Sebastian Heymann: Erstmal spreche ich von den Olympia-Qualifikationsspielen im März, auf die ich hinarbeite. Wir müssen erstmal dort erfolgreich sein, um über die Olympischen Spiele sprechen zu können. Wenn die Spiele stattfinden und wir es dorthin schaffen, werden wir mit einer schlagkräftigen Truppe an den Start gehen – da bin ich sicher. Wir haben uns euer Heimspiel gegen den Bergischen HC in der EWS Arena angeschaut.

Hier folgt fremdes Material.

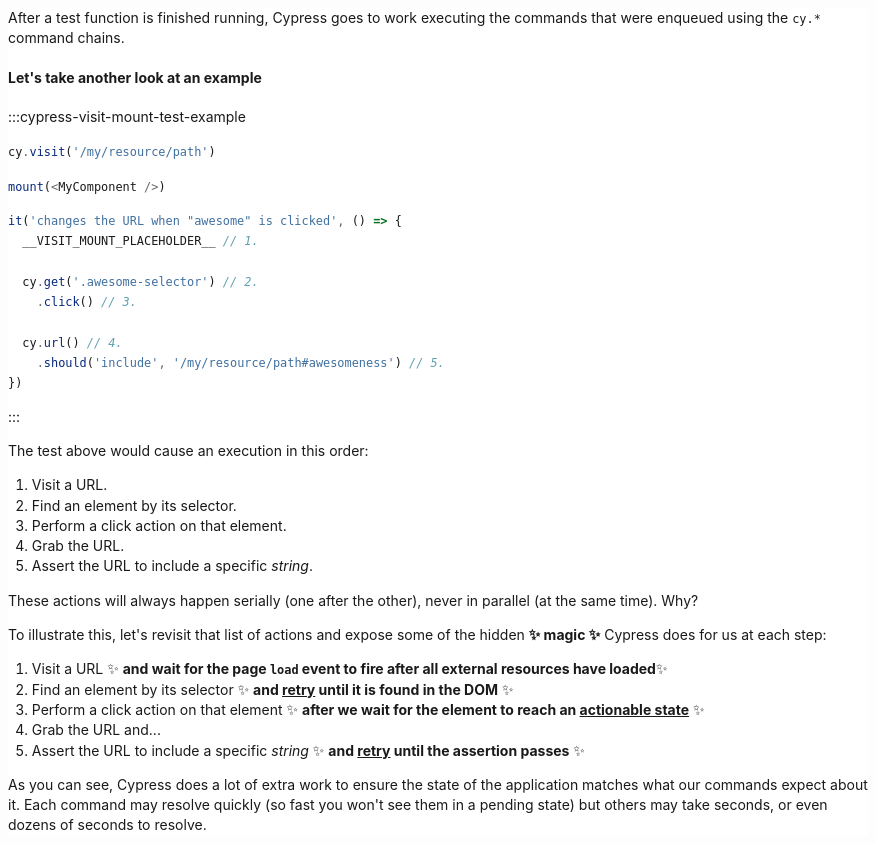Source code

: After a test function is finished running, Cypress goes to work executing the
commands that were enqueued using the `cy.*` command chains.

#### Let's take another look at an example

:::cypress-visit-mount-test-example

```js
cy.visit('/my/resource/path')
```

```js
mount(<MyComponent />)
```

```js
it('changes the URL when "awesome" is clicked', () => {
  __VISIT_MOUNT_PLACEHOLDER__ // 1.

  cy.get('.awesome-selector') // 2.
    .click() // 3.

  cy.url() // 4.
    .should('include', '/my/resource/path#awesomeness') // 5.
})
```

:::

The test above would cause an execution in this order:

1. Visit a URL.
2. Find an element by its selector.
3. Perform a click action on that element.
4. Grab the URL.
5. Assert the URL to include a specific _string_.

These actions will always happen serially (one after the other), never in
parallel (at the same time). Why?

To illustrate this, let's revisit that list of actions and expose some of the
hidden **✨ magic ✨** Cypress does for us at each step:

1. Visit a URL ✨ **and wait for the page `load` event to fire after all
   external resources have loaded**✨
2. Find an element by its selector ✨ **and
   [retry](/guides/core-concepts/retry-ability) until it is found in the DOM**
   ✨
3. Perform a click action on that element ✨ **after we wait for the element to
   reach an
   [actionable state](/guides/core-concepts/interacting-with-elements)** ✨
4. Grab the URL and...
5. Assert the URL to include a specific _string_ ✨ **and
   [retry](/guides/core-concepts/retry-ability) until the assertion passes** ✨

As you can see, Cypress does a lot of extra work to ensure the state of the
application matches what our commands expect about it. Each command may resolve
quickly (so fast you won't see them in a pending state) but others may take
seconds, or even dozens of seconds to resolve.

Wenn man die Halle zuvor als ausverkaufte „Hölle Süd“ erlebt hat, treiben einem die leeren Ränge fast schon Tränen in die Augen. Wie geht man als Spieler mit der Geisterkulisse um?

Sebastian Heymann: Gerade bei uns in Göppingen machen die Fans normalerweise nochmal ein paar extra Prozent aus. Diese wahnsinnige Stimmung fehlt uns schon enorm. Dafür freuen wir uns umso mehr, dass uns wenigstens unsere Helfer mit ihren Trommeln anfeuern können. Ohne sie könnten wir unsere Spiele schon von Haus aus nicht austragen, und jetzt sind sie noch viel wertvoller für das Team. An dieser Stelle herzlichen Dank an jeden Einzelnen von euch dafür, dass ihr für uns da seid!

Die Tatsache, dass keine Fans zu den Spielen kommen dürfen, ist ja nur ein Teil des Sicherheitskonzeptes, das einen Spielbetrieb in der Handball- Bundesliga möglich macht. Wie weit seid ihr als Spieler eingeschränkt?

Sebastian Heymann: Ich verlasse meine Wohnung nur zum Training, zur Behandlung beim Physio und zum Einkaufen. Ganz selten sehe ich noch meine Freundin oder meine Eltern – alle anderen sozialen Kontakte sind komplett heruntergefahren. Meine Kumpels habe ich schon ewig nicht mehr getroffen. Das geht jedem von uns so und alle halten sich zu hundert Prozent an die Vorgaben. Denn wir sind froh, dass wir spielen, dass wir unserer Leidenschaft und unserem Beruf nachgehen können. Keiner möchte derjenige sein, der das Virus womöglich ins Team einschleppt. Bis jetzt klappt das sehr gut und wir mussten nur ein Spiel verschieben, weil beim Gegner ein Spieler falsch positiv getestet worden war. Außerdem werden wir ja auch zweimal pro Woche getestet. Wir hoffen einfach, dass wir das Virus durch die Impfungen vollends in den Griff bekommen und in der nächsten Saison wieder vor Zuschauern spielen können.